The local girls hockey associations got involved, too, and Aurora Panthers players Jersie Lindley and Kaitlyn Brown said they were happy to be helping out and providing kids with the opportunity to play.
“It’s huge because we want those kids to grow up and be able to play,” Lindley said.
Brown agreed and said, “It’s the next generation. Our parents gave us the opportunity, so now we’re trying to give kids the opportunity, too.”
McWaters, who regularly holds the drives with local hockey teams, was organizing the volunteers who unloaded the equipment from the donors' vehicles, then sorted, bagged and tagged it before loading the donations on a truck at the end of the day and taking it to a storage unit in Barrie.
On the first weekend, he said they collected 150 hockey bags of equipment. On Sept. 18, they collected about 90 bags and he was expecting to receive 50 more the following day.
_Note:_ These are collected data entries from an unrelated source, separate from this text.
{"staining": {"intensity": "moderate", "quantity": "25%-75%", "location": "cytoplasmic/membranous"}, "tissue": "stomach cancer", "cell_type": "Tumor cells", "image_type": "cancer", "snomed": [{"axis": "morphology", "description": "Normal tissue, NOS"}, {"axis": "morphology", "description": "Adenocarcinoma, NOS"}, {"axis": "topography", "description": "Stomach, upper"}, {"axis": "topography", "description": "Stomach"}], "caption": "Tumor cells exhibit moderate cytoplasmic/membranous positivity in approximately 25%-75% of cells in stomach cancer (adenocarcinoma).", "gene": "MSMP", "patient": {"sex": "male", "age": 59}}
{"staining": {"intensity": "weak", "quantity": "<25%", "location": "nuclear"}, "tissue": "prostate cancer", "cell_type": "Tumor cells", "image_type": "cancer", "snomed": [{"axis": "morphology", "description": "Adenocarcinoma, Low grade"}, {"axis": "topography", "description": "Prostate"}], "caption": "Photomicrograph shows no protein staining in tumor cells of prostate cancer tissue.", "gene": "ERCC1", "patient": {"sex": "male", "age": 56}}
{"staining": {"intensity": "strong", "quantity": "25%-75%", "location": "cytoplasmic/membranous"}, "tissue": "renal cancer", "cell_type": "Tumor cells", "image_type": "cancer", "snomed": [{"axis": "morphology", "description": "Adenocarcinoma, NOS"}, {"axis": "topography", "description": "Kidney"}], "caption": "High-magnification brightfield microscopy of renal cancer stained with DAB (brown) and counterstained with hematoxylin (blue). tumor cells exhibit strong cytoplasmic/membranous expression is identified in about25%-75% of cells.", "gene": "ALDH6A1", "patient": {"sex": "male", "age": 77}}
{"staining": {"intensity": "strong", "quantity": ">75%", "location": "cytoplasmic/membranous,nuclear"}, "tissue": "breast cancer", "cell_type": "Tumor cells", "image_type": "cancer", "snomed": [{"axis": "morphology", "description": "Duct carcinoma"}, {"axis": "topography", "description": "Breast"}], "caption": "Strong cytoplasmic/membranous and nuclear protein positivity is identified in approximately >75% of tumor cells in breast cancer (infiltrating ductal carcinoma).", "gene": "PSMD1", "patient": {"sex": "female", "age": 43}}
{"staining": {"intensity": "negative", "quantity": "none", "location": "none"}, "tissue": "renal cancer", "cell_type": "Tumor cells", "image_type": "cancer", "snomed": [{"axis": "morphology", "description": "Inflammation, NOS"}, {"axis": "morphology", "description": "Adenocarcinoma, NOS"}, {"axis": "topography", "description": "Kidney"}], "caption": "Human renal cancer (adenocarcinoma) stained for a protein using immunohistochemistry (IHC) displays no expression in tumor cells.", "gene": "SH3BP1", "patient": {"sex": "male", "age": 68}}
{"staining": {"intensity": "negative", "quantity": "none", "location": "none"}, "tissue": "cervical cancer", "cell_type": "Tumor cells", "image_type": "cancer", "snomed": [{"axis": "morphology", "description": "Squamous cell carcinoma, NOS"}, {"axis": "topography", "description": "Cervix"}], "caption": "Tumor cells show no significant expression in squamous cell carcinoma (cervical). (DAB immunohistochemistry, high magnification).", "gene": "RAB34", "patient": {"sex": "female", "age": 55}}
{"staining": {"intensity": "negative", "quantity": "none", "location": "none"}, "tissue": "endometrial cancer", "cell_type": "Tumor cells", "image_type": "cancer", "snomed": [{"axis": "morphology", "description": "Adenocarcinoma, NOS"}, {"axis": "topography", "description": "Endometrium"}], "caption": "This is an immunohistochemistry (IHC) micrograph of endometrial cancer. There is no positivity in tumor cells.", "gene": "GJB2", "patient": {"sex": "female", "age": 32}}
“We had a lot of goalie equipment this year, more than we’ve ever had,” McWaters said.
One of the donations was a brand new goalie helmet worth $400.
McWaters said they had so much equipment that he had arranged a special pick-up in Barrie for later that day, with people making the five-hour drive from Manitoulin Island.
“Instead of us putting some of this in our storage, we’re literally going to be taking it out of our truck, straight onto a vehicle and a trailer and they’re heading back to Manitoulin,” he said. “There’s 3,400 people in that community and hundreds of the kids play hockey.”
They picked up 50 of the hockey bags to take back to their community and McWaters said whatever they didn’t need was going to be distributed to other First Nations on the island.